- Exploración del material:
1 - Devuelva el fragmento del texto sobre el daño social que va desde "Voy a utilizar" hasta "un daño jurídico.", ambos incluidos.
2 - Redacte la continuación del texto sobre el daño social a partir de su última oración.

- Texto de origen:
>>>>>
Voy a utilizar otro término de la criminología que me gusta mucho, que es el de daño social. Es un concepto muy importante para debatir estas cuestiones, porque lo que dice es que se ha producido un daño colectivo que no es categorizado como tal por el Estado ni por el ordenamiento jurídico. Cuando hay miles y miles de familias desahuciadas hay un daño social que nadie puede discutir, en cambio no hay un daño jurídico.
En los procesos de desposesión, privatización y mercantilización de espacios, de necesidades y de la vida misma, el Estado ha venido, en términos generales, dando cobertura al daño y el sufrimiento social que se ha generado. Ha puesto algunos límites, es cierto, pero en general lo ha ido legitimando, por ejemplo en el caso de las hipotecas o los desahucios por impago de alquiler a grandes empresas o fondos de inversión, bancos, Sareb, etcétera… Identificar que ahí hay un daño social, que no es individual, es importante. ¿Por qué la PAH tiene tanta importancia? Porque es capaz de traducir un sufrimiento individual y familiar en un sufrimiento y una causa colectiva, y lo que sería un derecho individual en un derecho colectivo y un proceso colectivo de lucha. De eso nos hablan los comunes precisamente.
<<<<<
- Datos analizados:
>>>>>
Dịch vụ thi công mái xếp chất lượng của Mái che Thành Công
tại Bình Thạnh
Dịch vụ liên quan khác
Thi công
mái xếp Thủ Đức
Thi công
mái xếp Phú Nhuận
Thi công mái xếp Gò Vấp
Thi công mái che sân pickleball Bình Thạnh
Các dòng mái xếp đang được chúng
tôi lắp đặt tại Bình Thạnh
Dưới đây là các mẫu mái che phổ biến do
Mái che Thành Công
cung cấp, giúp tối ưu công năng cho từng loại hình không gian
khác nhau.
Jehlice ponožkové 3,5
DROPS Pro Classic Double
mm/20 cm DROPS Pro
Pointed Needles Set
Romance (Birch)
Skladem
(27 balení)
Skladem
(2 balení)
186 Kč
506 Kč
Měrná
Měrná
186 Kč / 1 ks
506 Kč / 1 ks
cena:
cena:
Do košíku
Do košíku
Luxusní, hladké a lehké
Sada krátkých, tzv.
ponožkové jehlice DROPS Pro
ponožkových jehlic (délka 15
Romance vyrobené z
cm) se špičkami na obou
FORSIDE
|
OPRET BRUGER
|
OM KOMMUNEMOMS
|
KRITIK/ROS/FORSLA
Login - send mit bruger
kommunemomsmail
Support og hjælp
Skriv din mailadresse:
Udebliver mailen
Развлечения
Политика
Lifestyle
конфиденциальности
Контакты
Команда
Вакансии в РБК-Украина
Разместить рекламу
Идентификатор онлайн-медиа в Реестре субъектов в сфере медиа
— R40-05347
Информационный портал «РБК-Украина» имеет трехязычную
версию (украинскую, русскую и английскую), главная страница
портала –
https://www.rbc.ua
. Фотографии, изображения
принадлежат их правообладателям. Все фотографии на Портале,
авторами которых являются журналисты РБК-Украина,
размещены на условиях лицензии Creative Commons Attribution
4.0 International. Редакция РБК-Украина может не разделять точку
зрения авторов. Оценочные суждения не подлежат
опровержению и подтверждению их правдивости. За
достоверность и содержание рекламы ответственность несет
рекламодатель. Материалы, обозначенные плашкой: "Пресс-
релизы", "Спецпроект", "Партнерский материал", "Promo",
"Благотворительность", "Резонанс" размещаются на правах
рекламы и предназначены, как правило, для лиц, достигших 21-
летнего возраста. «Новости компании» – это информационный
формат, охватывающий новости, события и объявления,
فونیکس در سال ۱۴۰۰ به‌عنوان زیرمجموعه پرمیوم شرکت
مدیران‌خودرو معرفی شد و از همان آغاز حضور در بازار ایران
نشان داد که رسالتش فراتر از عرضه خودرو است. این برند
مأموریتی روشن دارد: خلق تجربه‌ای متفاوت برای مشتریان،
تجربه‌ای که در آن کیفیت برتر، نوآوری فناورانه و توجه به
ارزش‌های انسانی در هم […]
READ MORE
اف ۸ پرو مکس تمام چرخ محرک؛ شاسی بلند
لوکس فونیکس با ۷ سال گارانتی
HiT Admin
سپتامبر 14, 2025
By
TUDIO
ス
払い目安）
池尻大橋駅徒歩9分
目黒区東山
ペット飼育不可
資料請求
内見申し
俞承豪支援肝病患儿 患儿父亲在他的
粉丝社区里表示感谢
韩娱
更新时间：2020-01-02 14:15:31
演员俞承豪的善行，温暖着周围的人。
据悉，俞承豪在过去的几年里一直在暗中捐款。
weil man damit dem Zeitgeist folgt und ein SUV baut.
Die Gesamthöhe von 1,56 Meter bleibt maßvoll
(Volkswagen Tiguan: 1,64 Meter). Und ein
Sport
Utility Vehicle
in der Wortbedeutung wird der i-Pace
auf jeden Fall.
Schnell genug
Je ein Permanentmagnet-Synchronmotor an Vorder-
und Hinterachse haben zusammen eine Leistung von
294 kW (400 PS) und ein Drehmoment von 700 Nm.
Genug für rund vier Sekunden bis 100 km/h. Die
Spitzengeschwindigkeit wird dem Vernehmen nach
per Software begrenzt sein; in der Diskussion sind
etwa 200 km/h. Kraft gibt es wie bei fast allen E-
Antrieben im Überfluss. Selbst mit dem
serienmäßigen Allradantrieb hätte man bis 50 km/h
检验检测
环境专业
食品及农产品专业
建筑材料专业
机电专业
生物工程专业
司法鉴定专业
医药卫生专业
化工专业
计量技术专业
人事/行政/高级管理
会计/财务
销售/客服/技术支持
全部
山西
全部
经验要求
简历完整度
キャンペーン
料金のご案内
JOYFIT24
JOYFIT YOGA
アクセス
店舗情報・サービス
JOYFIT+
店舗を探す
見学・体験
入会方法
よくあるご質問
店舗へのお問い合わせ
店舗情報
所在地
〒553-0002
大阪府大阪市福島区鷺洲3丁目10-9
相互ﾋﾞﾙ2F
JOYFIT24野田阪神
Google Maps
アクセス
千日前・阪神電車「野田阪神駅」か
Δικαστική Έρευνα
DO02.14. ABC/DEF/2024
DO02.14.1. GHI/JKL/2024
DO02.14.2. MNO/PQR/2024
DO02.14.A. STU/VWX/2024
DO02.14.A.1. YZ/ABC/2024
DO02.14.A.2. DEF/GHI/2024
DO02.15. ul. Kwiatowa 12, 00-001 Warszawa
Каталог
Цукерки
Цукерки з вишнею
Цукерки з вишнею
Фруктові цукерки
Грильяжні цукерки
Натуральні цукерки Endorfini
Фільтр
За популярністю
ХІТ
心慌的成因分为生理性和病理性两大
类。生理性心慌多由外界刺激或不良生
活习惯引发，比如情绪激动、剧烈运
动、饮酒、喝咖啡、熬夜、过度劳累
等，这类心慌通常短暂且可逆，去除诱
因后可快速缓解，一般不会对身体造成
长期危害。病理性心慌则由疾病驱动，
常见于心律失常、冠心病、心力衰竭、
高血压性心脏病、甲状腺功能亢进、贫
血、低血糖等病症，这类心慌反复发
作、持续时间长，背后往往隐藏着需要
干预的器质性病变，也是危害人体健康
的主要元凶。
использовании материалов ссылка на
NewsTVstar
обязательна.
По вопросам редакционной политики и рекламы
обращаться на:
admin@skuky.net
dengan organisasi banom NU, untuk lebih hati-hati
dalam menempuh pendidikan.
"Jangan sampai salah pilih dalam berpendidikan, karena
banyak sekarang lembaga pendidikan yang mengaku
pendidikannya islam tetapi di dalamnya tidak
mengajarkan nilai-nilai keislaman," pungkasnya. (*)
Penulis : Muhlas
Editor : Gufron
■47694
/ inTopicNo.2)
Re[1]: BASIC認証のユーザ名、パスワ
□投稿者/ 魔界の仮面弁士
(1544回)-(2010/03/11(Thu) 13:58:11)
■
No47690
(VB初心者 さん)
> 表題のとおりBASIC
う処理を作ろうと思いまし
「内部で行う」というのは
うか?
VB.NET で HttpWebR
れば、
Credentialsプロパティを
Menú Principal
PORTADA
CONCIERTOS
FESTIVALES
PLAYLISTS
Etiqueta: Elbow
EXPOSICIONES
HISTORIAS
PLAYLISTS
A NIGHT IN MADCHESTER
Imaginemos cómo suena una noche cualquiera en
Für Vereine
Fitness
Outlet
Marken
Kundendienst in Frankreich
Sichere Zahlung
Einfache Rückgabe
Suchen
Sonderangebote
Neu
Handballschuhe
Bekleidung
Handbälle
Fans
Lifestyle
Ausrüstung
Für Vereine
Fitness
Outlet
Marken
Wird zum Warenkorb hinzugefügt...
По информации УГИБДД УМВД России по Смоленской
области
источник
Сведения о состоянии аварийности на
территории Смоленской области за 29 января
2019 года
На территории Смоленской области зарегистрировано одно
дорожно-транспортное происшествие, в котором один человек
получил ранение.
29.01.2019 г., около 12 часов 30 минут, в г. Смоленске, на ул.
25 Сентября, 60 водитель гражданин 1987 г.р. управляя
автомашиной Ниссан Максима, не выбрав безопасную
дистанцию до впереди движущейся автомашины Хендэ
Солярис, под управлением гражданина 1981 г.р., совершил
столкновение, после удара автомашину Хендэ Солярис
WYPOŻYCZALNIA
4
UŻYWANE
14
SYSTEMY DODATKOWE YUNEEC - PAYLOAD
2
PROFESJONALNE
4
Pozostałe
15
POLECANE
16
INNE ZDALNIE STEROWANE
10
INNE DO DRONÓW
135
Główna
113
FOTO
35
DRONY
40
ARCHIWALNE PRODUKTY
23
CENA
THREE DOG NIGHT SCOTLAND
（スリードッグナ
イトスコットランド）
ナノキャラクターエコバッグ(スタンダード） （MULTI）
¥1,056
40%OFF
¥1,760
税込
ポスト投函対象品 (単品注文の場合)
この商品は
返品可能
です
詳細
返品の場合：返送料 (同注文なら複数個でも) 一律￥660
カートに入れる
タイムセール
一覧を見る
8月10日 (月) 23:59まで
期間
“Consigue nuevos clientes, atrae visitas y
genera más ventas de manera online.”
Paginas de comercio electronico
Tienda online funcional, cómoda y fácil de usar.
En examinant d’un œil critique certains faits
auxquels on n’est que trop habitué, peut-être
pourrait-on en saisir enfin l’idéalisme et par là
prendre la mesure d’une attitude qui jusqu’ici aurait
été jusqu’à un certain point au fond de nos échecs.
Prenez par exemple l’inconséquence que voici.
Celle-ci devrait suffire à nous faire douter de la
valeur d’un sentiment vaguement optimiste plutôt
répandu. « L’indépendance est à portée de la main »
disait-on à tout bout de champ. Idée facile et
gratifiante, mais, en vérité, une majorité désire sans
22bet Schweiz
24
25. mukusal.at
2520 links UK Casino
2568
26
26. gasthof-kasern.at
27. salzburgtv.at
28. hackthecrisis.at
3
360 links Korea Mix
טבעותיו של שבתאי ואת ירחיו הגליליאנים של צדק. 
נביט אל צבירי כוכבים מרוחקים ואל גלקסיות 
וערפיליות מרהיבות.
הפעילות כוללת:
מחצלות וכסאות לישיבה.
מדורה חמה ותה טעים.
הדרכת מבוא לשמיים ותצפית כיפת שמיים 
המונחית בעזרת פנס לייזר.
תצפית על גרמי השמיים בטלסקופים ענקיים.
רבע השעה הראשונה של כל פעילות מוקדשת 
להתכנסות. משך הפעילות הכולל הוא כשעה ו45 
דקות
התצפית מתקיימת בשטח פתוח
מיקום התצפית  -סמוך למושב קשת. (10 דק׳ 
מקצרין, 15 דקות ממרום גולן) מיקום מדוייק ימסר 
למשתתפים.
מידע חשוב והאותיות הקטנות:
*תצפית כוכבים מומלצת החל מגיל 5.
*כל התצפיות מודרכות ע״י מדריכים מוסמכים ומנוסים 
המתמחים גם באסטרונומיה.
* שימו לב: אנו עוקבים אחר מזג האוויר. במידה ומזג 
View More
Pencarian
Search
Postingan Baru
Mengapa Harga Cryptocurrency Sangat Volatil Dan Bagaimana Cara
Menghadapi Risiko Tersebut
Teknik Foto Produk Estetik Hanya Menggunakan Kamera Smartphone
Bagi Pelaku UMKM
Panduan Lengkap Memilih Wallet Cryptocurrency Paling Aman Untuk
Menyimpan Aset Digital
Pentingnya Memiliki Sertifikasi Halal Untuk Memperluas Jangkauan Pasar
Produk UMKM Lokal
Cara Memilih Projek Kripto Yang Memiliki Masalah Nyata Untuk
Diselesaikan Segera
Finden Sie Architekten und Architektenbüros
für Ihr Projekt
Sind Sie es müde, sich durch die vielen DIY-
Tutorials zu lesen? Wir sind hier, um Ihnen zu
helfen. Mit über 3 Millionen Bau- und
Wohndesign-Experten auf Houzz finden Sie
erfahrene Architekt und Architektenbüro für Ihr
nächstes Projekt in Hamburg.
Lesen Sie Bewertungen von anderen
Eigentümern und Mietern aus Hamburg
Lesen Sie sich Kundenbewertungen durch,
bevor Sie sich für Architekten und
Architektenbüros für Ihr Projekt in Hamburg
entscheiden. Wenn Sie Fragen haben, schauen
<<<<<
- Soluciones del ejercicio:
1 -
Voy a utilizar otro término de la criminología que me gusta mucho, que es el de daño social. Es un concepto muy importante para debatir estas cuestiones, porque lo que dice es que se ha producido un daño colectivo que no es categorizado como tal por el Estado ni por el ordenamiento jurídico. Cuando hay miles y miles de familias desahuciadas hay un daño social que nadie puede discutir, en cambio no hay un daño jurídico.

2 -
Cuando hay un proceso de remunicipalización y tú configuras una empresa pública, la reversión otra vez hacia lo privado es muy fácil
La PAH es una movilización social que sitúa la vivienda como un bien común, no en que todos vayamos todos a vivir a la misma casa, evidentemente, sino que la necesidad es colectiva, las amenazas son las mismas y la defensa de ese derecho se tiene que hacer a través de la identificación de que ahí hay un sufrimiento y una necesidad colectivas. Ese es el gran clic que hace la PAH en ese tipo de lecciones.
Hay un capítulo en el libro dedicado a la energía como bien común. ¿Cómo se consigue algo así?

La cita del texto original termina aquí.